Biarlah secara struktural kami dipecahkan oleh adanya konsentrasi. Bahkan sebentar lagi akan dipecah secara berkelompok dengan adanya KKN, PPL, bahkan terpecah secara individu, yaitu karena tuntutan skripsi. Namun secara kultural, kuatnya tali kekeluargaan diantara kami tidak dengan mudah dapat diputus begitu saja. Pupuk demi pupuk, siraman demi siraman yang rutin diberikan menjadikan kekeluargaan kami semakin tumbuh subur. Semoga.

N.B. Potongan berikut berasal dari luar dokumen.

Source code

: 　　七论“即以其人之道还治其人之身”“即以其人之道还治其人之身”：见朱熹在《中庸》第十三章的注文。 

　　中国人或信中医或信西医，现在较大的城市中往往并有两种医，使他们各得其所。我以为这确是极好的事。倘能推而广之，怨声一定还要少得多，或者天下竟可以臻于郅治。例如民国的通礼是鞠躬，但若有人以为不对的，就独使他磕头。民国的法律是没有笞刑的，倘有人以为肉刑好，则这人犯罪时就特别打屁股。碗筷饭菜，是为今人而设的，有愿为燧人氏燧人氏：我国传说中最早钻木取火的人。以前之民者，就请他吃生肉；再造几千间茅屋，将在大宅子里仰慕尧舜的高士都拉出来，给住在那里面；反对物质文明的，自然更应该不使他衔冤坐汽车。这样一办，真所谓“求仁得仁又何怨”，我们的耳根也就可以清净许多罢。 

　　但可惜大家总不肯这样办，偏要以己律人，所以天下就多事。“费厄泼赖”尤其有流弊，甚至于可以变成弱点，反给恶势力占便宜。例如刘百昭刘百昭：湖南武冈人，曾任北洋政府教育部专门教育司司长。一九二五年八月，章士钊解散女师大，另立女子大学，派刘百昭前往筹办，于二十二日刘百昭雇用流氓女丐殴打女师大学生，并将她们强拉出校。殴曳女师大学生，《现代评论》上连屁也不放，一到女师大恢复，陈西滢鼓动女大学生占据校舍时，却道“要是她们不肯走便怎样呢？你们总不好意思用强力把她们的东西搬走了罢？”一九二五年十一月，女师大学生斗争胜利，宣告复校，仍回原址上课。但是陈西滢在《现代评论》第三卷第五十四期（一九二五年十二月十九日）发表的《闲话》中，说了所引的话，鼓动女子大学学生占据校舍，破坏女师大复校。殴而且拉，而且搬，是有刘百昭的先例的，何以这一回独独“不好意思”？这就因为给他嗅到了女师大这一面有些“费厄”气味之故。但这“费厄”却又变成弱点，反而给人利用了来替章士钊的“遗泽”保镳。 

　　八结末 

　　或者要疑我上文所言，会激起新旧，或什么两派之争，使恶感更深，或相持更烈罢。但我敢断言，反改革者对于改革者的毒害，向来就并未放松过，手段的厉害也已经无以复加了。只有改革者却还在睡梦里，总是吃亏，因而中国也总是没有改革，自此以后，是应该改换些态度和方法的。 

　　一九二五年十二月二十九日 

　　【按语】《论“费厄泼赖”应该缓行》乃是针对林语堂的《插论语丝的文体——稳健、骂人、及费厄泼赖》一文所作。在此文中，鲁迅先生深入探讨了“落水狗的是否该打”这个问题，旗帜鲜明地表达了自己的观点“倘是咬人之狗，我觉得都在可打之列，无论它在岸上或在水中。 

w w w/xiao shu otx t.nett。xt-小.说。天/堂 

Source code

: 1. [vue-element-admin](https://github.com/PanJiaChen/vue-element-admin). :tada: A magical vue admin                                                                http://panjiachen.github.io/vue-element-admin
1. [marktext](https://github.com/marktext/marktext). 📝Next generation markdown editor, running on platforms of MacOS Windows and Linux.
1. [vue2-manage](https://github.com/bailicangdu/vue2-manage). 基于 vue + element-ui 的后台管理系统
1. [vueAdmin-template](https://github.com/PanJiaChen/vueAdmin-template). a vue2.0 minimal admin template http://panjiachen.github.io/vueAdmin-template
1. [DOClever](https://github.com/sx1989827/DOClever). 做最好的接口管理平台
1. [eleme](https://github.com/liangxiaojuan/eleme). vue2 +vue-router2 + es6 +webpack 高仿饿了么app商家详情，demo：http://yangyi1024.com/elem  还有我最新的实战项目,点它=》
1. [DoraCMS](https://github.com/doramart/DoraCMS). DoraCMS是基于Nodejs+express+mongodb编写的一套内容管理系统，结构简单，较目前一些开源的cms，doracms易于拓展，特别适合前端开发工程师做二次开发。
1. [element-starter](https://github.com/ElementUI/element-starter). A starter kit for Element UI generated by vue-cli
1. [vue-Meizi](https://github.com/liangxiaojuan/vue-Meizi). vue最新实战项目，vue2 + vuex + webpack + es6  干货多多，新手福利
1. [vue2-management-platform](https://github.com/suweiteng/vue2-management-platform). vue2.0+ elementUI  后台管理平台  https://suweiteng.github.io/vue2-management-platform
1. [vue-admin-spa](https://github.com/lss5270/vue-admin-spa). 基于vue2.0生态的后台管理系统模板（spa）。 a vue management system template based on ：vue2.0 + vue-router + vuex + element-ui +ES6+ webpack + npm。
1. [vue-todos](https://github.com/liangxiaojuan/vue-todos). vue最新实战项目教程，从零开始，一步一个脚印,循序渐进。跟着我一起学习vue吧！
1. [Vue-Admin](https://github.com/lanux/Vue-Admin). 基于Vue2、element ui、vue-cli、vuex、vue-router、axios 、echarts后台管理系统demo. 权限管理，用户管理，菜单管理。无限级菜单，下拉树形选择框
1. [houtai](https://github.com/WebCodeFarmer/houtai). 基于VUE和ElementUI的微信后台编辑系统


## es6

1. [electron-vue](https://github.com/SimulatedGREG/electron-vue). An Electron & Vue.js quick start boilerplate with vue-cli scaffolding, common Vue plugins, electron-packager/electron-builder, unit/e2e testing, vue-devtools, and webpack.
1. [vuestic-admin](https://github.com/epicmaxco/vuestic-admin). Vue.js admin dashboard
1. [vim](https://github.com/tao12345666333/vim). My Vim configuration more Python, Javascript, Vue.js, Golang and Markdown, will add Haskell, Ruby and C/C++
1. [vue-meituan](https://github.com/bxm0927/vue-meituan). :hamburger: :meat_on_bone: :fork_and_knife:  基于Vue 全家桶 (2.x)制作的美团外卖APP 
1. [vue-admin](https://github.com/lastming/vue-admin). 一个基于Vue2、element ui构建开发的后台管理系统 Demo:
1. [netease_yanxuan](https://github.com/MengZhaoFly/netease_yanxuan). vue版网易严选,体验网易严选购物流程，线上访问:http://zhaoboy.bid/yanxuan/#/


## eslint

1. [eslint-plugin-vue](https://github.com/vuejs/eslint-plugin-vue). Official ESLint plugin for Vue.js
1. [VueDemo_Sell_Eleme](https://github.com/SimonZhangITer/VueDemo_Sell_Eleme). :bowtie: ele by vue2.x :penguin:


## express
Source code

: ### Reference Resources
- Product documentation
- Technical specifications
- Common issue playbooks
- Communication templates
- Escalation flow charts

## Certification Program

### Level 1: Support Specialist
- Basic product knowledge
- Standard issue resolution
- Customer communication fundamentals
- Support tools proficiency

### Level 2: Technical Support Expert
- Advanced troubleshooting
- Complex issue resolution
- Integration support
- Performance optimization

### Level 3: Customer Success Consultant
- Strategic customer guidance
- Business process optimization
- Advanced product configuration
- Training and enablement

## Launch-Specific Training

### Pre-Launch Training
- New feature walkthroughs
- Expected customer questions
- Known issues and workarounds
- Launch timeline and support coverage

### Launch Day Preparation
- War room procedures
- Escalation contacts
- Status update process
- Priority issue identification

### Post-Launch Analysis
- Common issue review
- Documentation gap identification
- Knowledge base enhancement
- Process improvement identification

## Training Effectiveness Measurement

“Manfaatnya luar biasa sekali. Kekompakan, kebersamaan, motivasi, dan pengalaman di luar kampus, dll. Ayo saving dari sekarang, biar tidak terasa memberatkan”, ucap Pak Nailul Falah, S.Ag.,M.Si. Semoga pesan, kesan, sekaligus rekomendasi dari beliau dapat menjadikan semangat bagi adik-adik angkatan 2016 dan 2017 untuk terus menjaga kekompakan dengan teman seangkatan maupun dengan lintas angkatan. Karena BKI bukan tentang aku, kamu, atau mereka. BKI bukan tentang konsentrasi pendidikan atau konsentrasi masyarakat. BKI bukan tentang angkatan 2015, 2016, 2017 atau angkatan sebelum 2015 terdahulu maupun angkatan setelah 2017 mendatang. Akan tetapi, BKI adalah KITA. Ya, tentu saja. Kita yang selalu bersemi di hati para dosen, orang tua, masyarakat, konseli, keluarga, dan anak-anak kita nanti. Salam BKI! Bersemi di hati.